Sparse Fused Lasso#

The Phase 1 report for SFL is found here.

Given a graph where each vertex on the graph has a weight, sparse fused lasso (SFL), also named sparse graph trend filter (GTF), tries to learn a new weight for each vertex that is (1) sparse (most vertices have weight 0), (2) close to the original weight in the l2 norm, and (3) close to its neighbors’ weight(s) in the l1 norm. This algorithm is usually used in main trend filtering (denoising). For example, an image (grid graph) with noisy pixels can be filtered with this algorithm to get a new image without the noisy pixels, which are “smoothed out” by its neighbors. https://arxiv.org/abs/1410.7690

Scalability Summary#

Maxflow kernel is serial

Summary of Results#

Sparse Fused Lasso (or Sparse Graph Trend Filtering) relies on a Maxflow algorithm. As highlighted in the Phase 1 report, a sequential implementation of Maxflow outperforms a single-GPU implementation, and the actual significant core operation of SFL is a serial normalization step that cannot be parallelized to a single GPU, let alone multiple GPUs. Therefore, we refer readers to the phase 1 report for this workload. Parallelizing across multiple GPUs is not beneficial.

● Provided records:
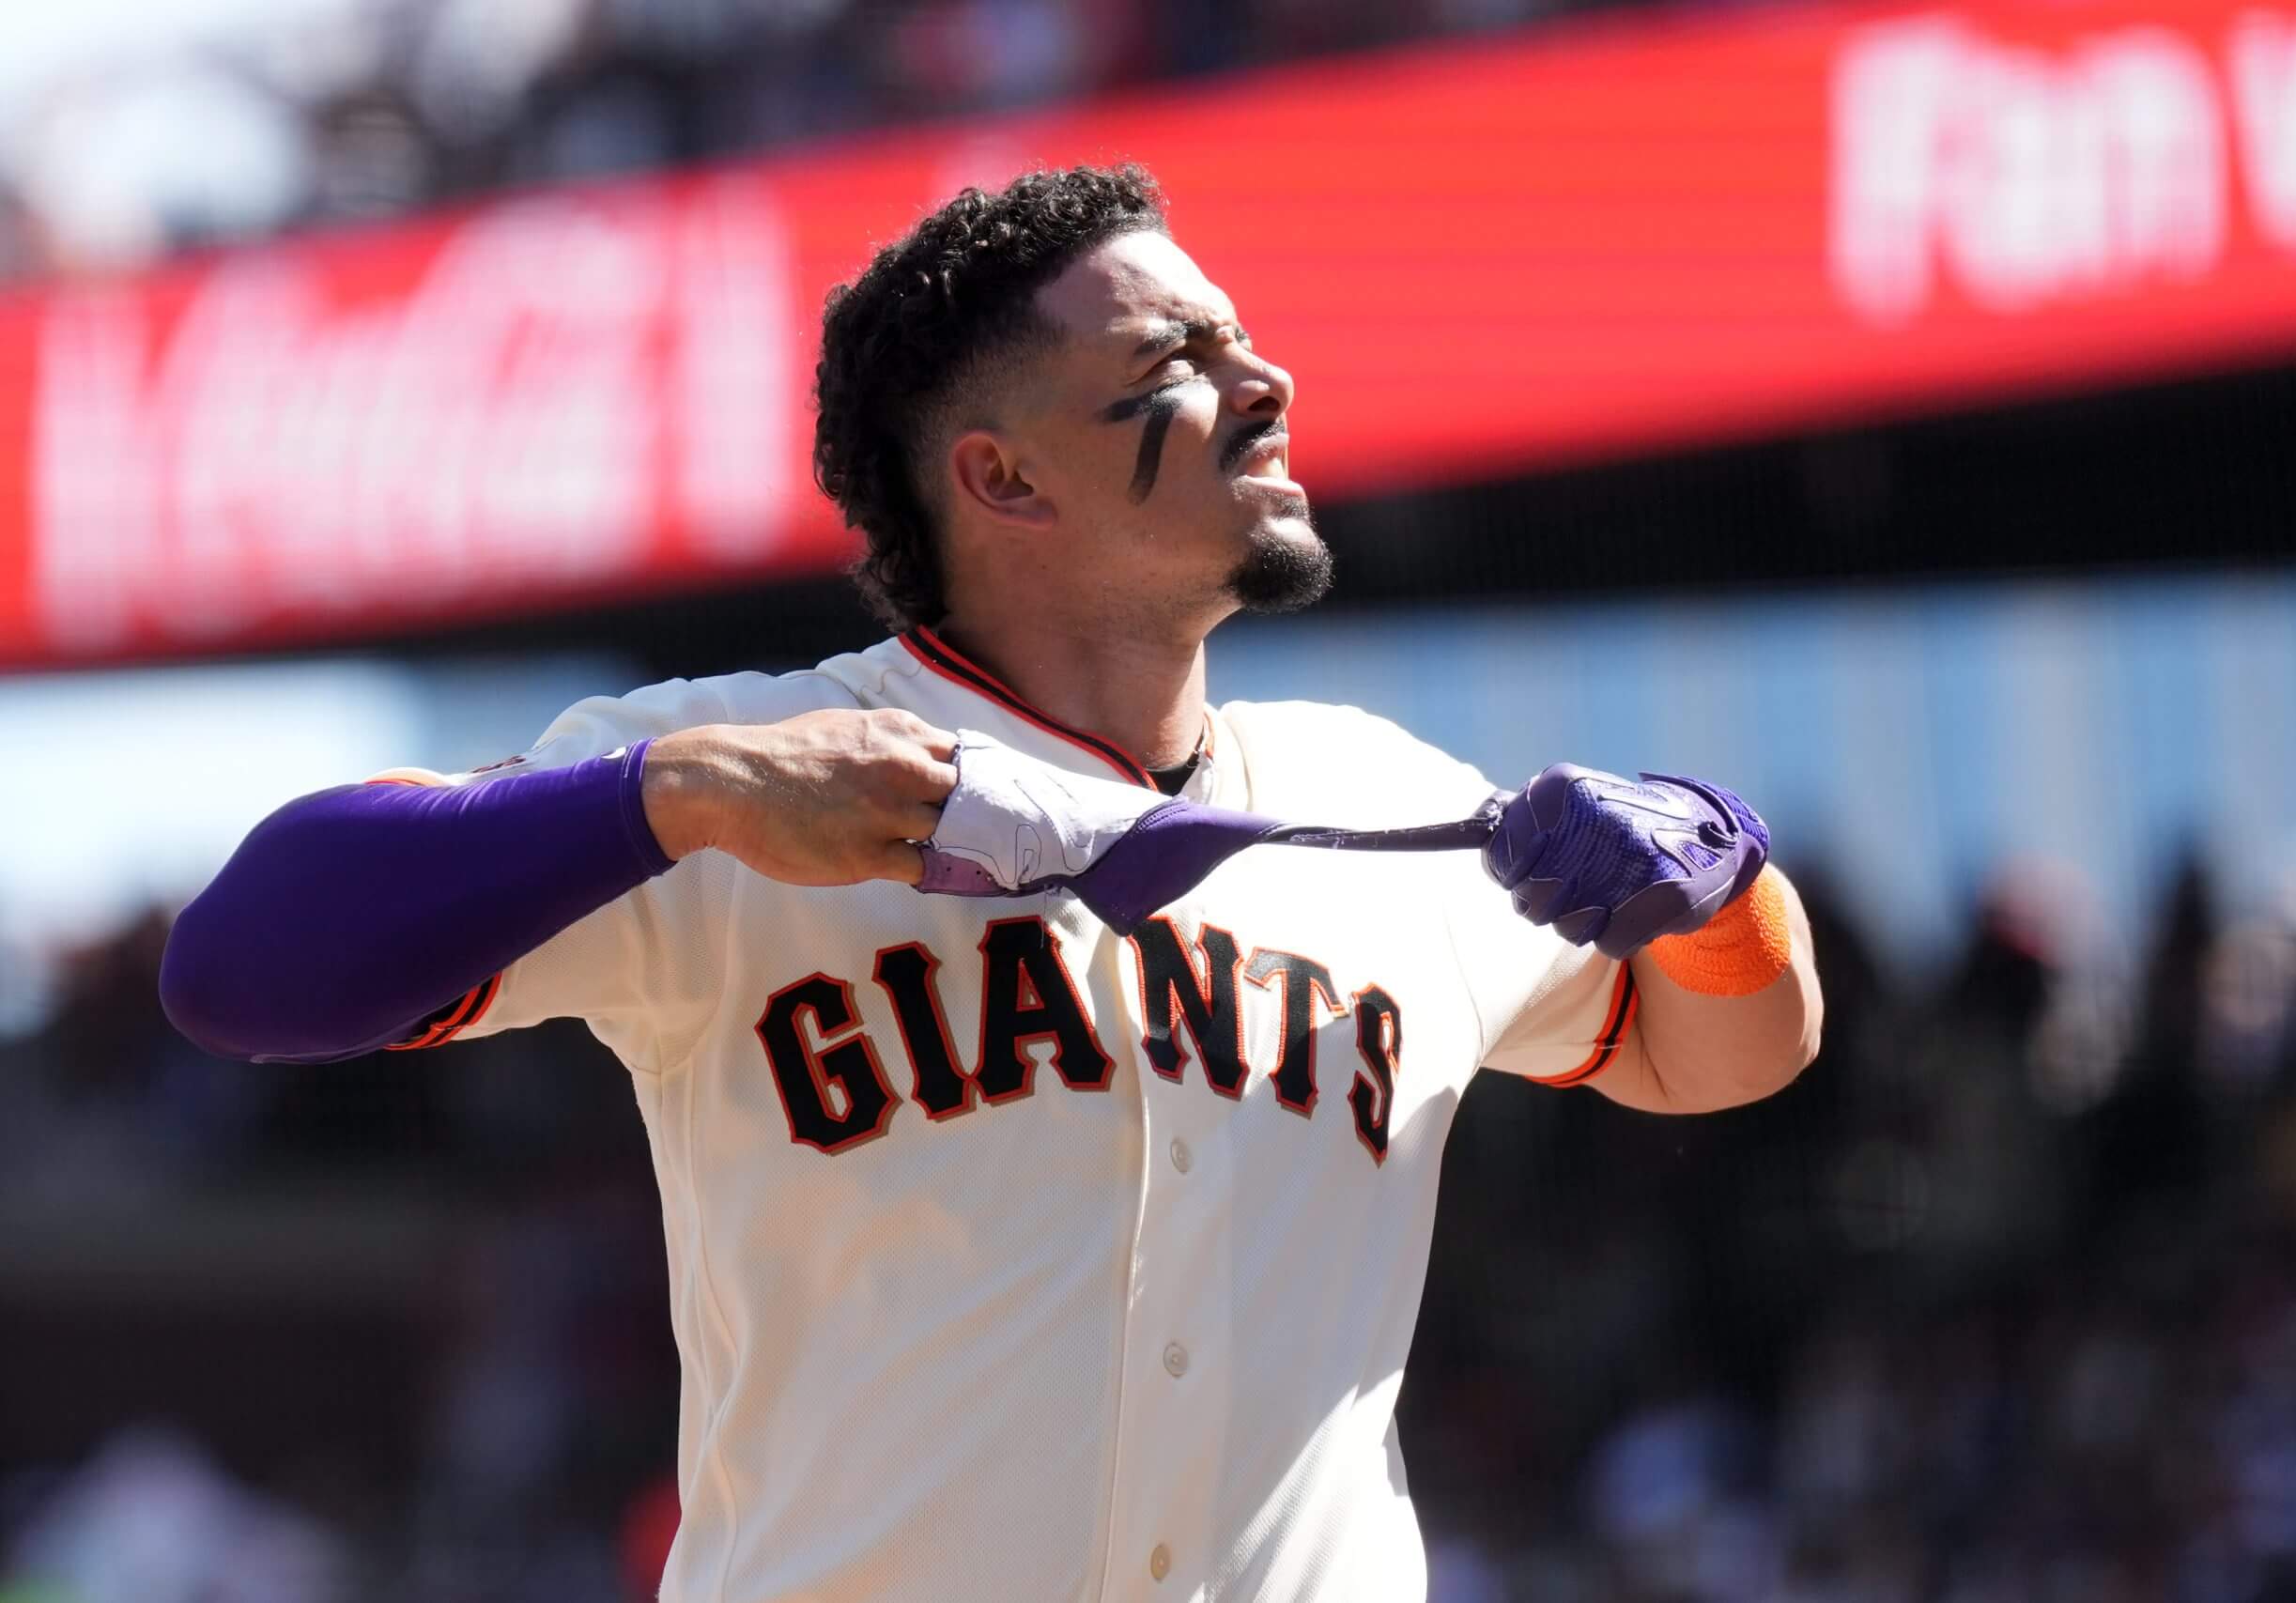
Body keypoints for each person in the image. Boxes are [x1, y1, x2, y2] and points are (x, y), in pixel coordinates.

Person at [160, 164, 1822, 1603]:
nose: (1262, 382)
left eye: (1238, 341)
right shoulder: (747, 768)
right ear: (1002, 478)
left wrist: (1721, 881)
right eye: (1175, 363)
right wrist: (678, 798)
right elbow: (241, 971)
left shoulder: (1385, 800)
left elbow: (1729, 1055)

--

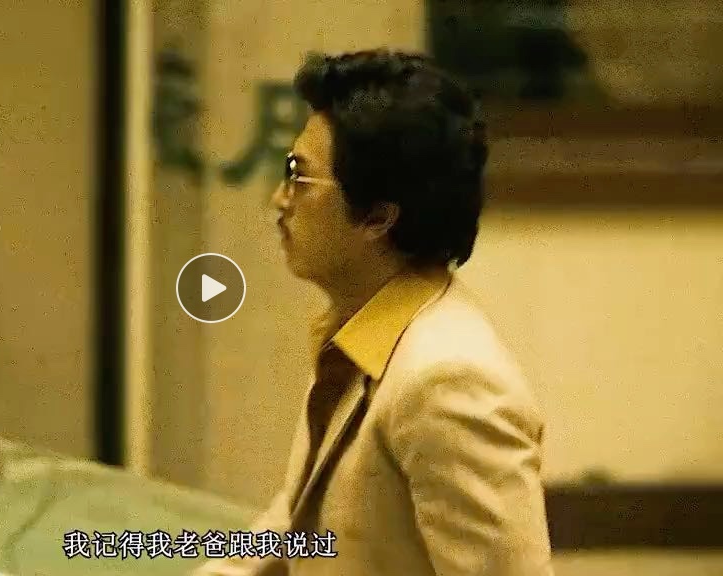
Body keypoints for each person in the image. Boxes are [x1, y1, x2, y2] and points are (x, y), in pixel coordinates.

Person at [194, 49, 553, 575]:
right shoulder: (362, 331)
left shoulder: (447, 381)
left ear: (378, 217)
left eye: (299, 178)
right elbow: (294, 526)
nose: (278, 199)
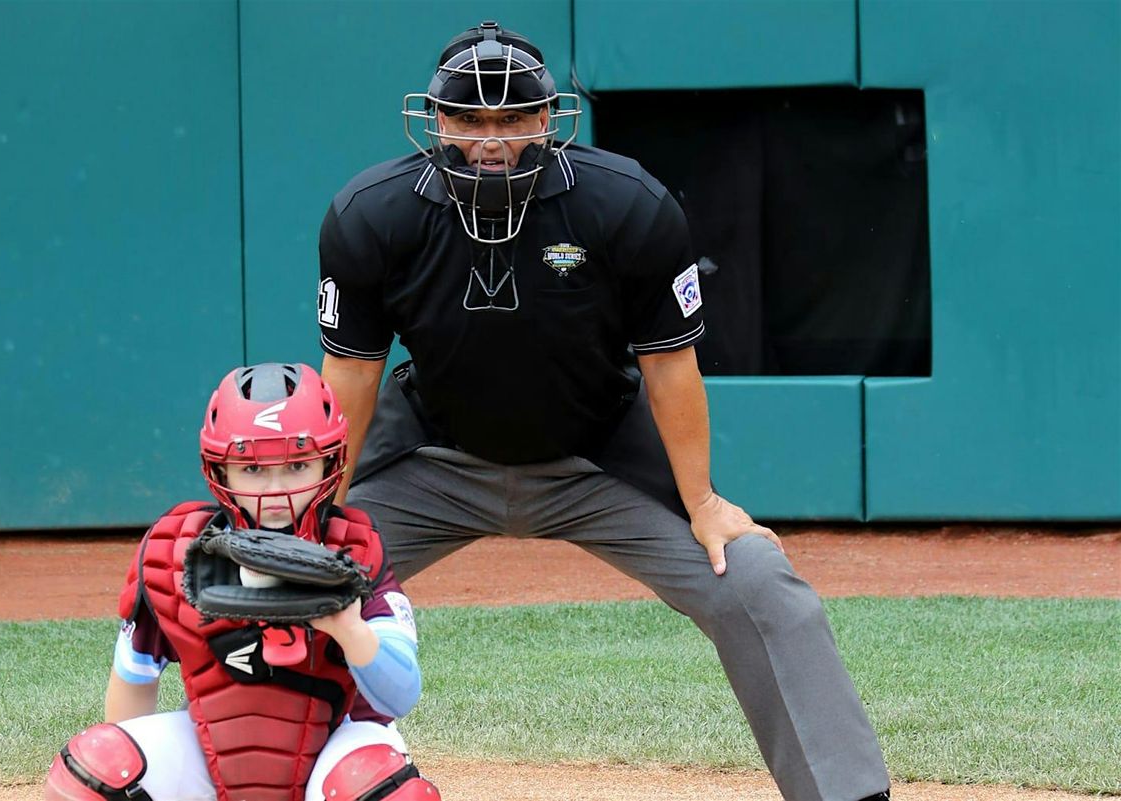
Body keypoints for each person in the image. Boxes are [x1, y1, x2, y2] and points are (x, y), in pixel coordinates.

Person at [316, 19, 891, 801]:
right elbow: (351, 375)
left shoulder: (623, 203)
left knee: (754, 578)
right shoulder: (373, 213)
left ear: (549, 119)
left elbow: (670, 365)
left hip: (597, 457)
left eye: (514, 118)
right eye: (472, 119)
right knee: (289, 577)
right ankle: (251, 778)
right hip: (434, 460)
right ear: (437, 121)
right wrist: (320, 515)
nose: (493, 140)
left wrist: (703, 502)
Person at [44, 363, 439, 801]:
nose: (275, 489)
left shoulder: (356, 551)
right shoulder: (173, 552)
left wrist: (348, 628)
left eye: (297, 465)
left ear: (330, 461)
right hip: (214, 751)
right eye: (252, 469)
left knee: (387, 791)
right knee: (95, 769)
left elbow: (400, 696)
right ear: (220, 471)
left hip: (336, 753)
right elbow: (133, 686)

● Required tasks:
A - Transcribe everything on the Sparse Fused Lasso page from "Scalability Summary#" down to "is not beneficial.".
B - On the Sparse Fused Lasso page, what other name is given for sparse fused lasso?
C - According to the Sparse Fused Lasso page, what properties should the new weight SFL learns for each vertex have? List all of them.

● Solutions to the tasks:
A -
Scalability Summary#

Maxflow kernel is serial

Summary of Results#

Sparse Fused Lasso (or Sparse Graph Trend Filtering) relies on a Maxflow algorithm. As highlighted in the Phase 1 report, a sequential implementation of Maxflow outperforms a single-GPU implementation, and the actual significant core operation of SFL is a serial normalization step that cannot be parallelized to a single GPU, let alone multiple GPUs. Therefore, we refer readers to the phase 1 report for this workload. Parallelizing across multiple GPUs is not beneficial.

B - Sparse graph trend filter (GTF).

C -
- Sparse (most vertices have weight 0)
- Close to the original weight in the l2 norm
- Close to its neighbors' weight(s) in the l1 norm